■ EXERCISE AIM
Once you reach the line containing "hfov_deg: 71.6" in the entries below, write out that line and each one after it down to the line containing "exposure_s: 1/2525", exactly and with nothing added.

=====

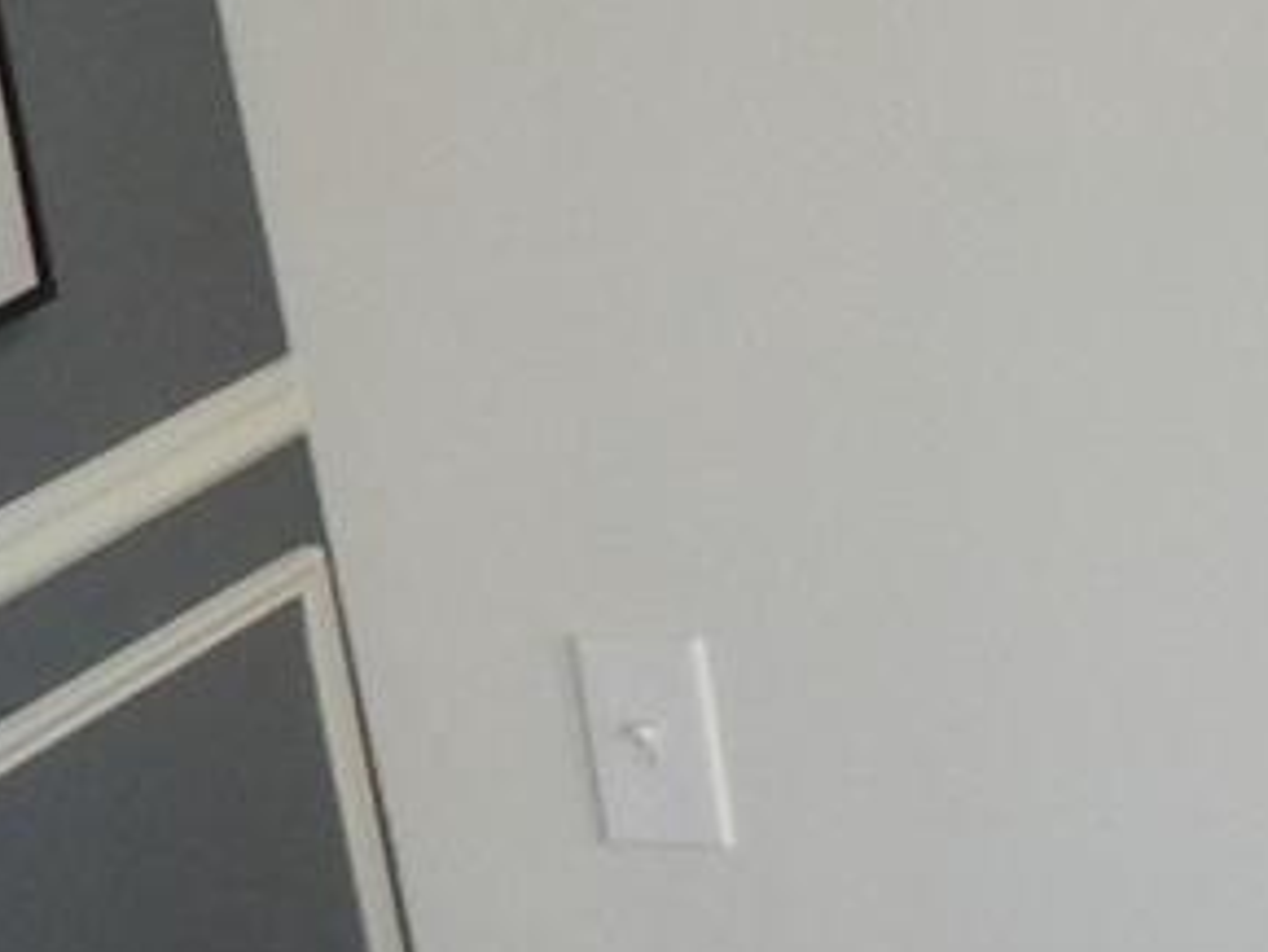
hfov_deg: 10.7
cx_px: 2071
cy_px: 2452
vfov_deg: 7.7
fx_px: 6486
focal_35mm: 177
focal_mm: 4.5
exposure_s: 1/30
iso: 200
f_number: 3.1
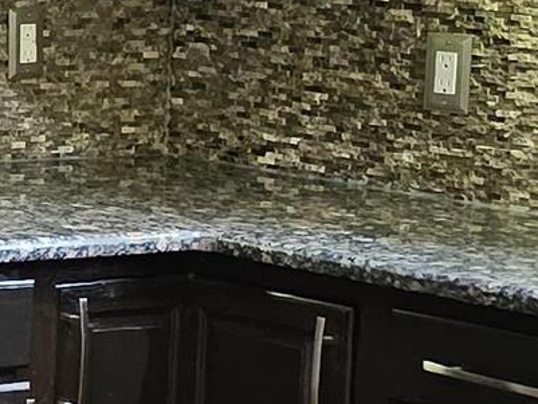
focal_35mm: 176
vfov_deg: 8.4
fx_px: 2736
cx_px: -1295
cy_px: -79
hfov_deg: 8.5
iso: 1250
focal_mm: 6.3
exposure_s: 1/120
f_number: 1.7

=====

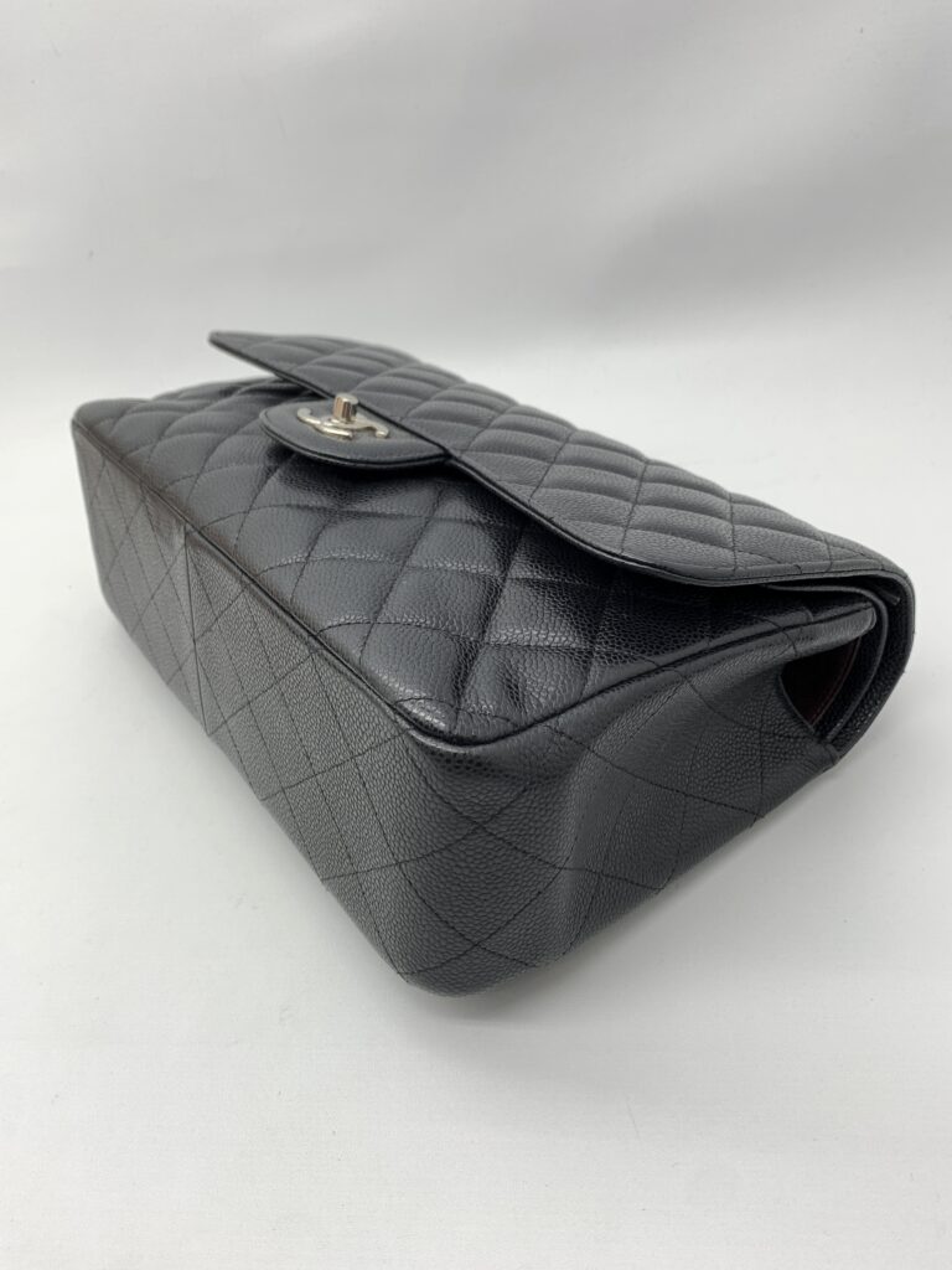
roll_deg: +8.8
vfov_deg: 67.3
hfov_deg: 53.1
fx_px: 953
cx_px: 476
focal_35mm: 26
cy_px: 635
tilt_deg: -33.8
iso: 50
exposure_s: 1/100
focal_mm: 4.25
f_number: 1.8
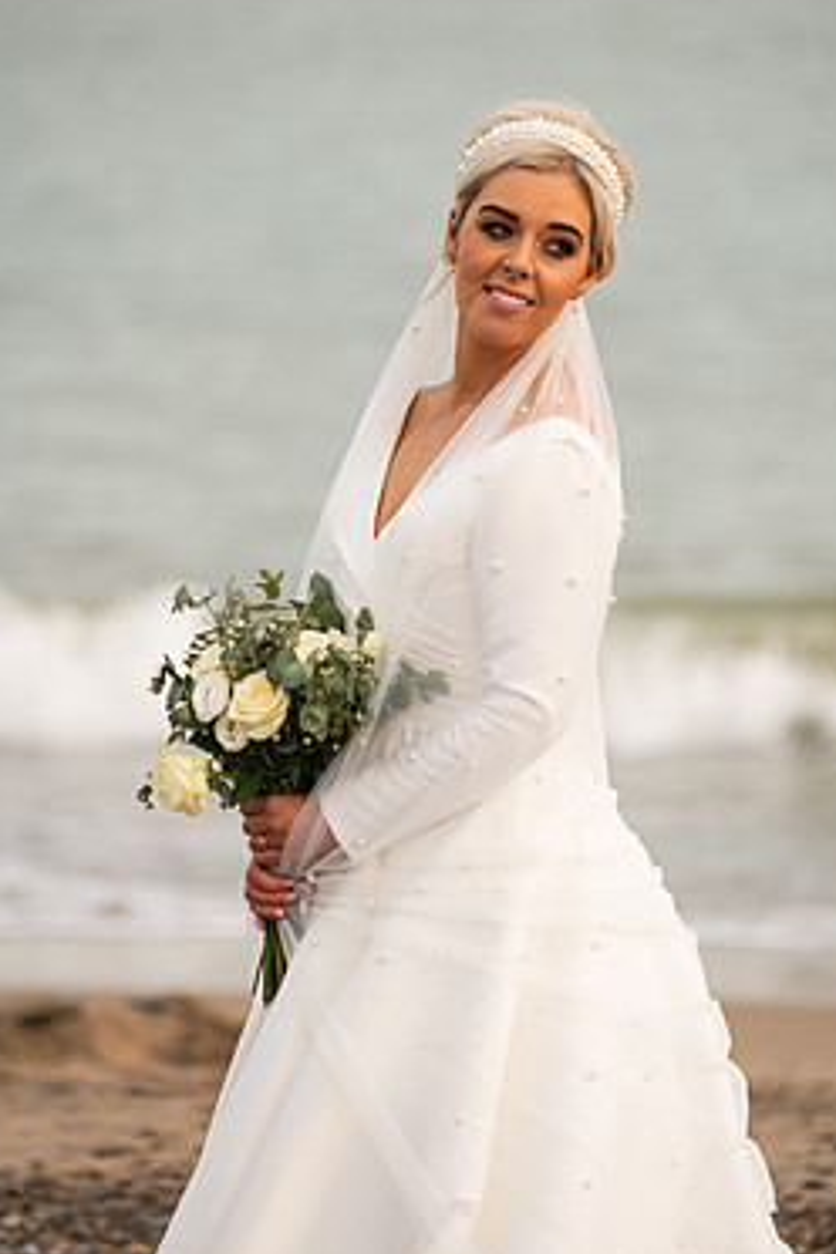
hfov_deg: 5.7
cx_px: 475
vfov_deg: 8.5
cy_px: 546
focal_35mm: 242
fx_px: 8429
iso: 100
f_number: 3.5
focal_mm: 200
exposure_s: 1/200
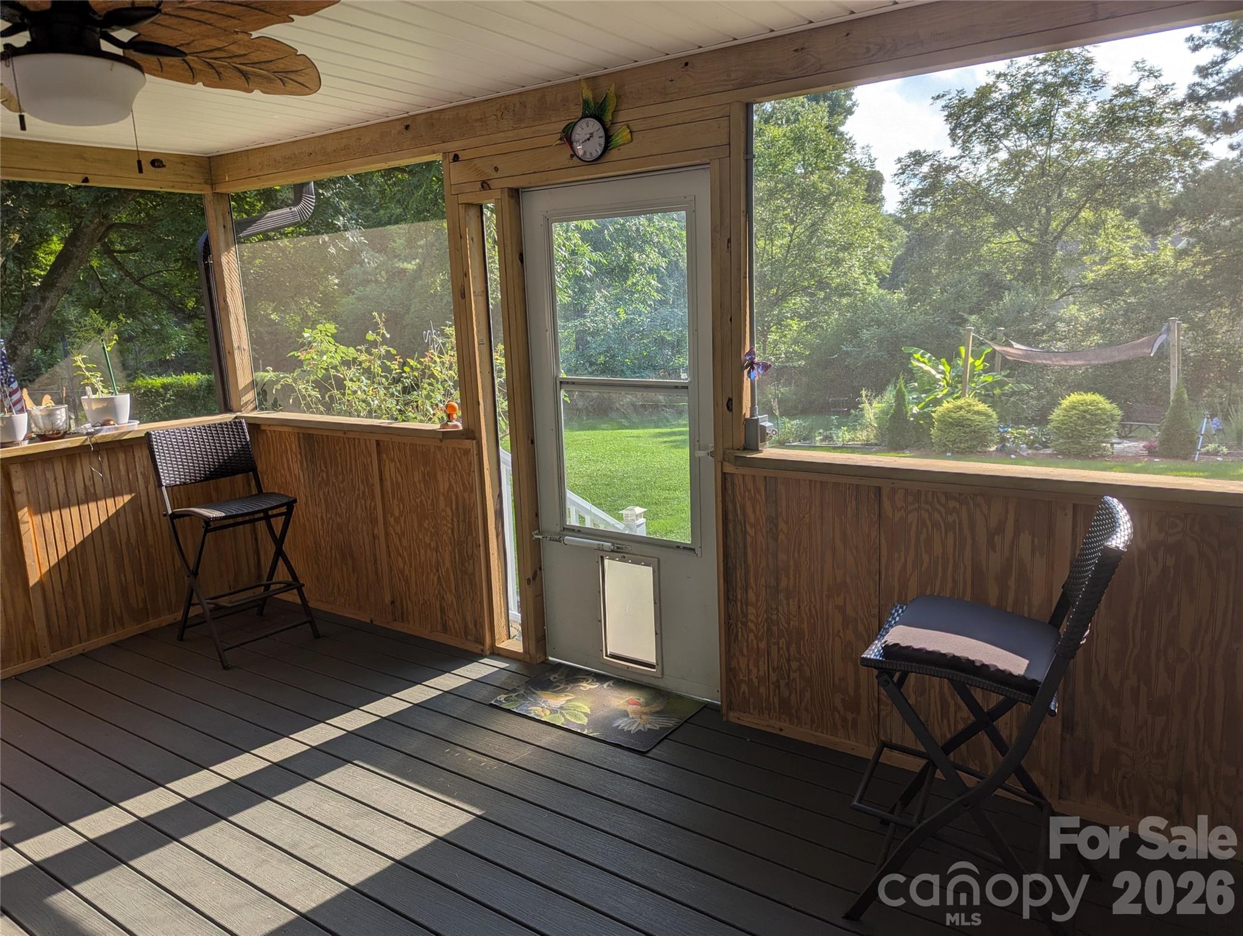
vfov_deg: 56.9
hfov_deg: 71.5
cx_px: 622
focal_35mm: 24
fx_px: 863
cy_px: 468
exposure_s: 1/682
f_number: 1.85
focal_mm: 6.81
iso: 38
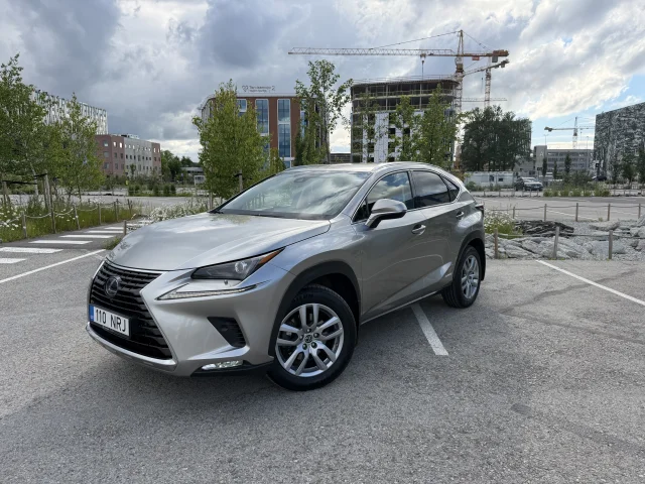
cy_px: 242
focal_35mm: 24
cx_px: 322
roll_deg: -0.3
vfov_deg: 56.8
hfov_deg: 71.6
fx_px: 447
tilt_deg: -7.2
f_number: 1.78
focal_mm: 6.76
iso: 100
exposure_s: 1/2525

=====

■ SOLUTION TO THE EXERCISE
hfov_deg: 71.6
fx_px: 447
tilt_deg: -7.2
f_number: 1.78
focal_mm: 6.76
iso: 100
exposure_s: 1/2525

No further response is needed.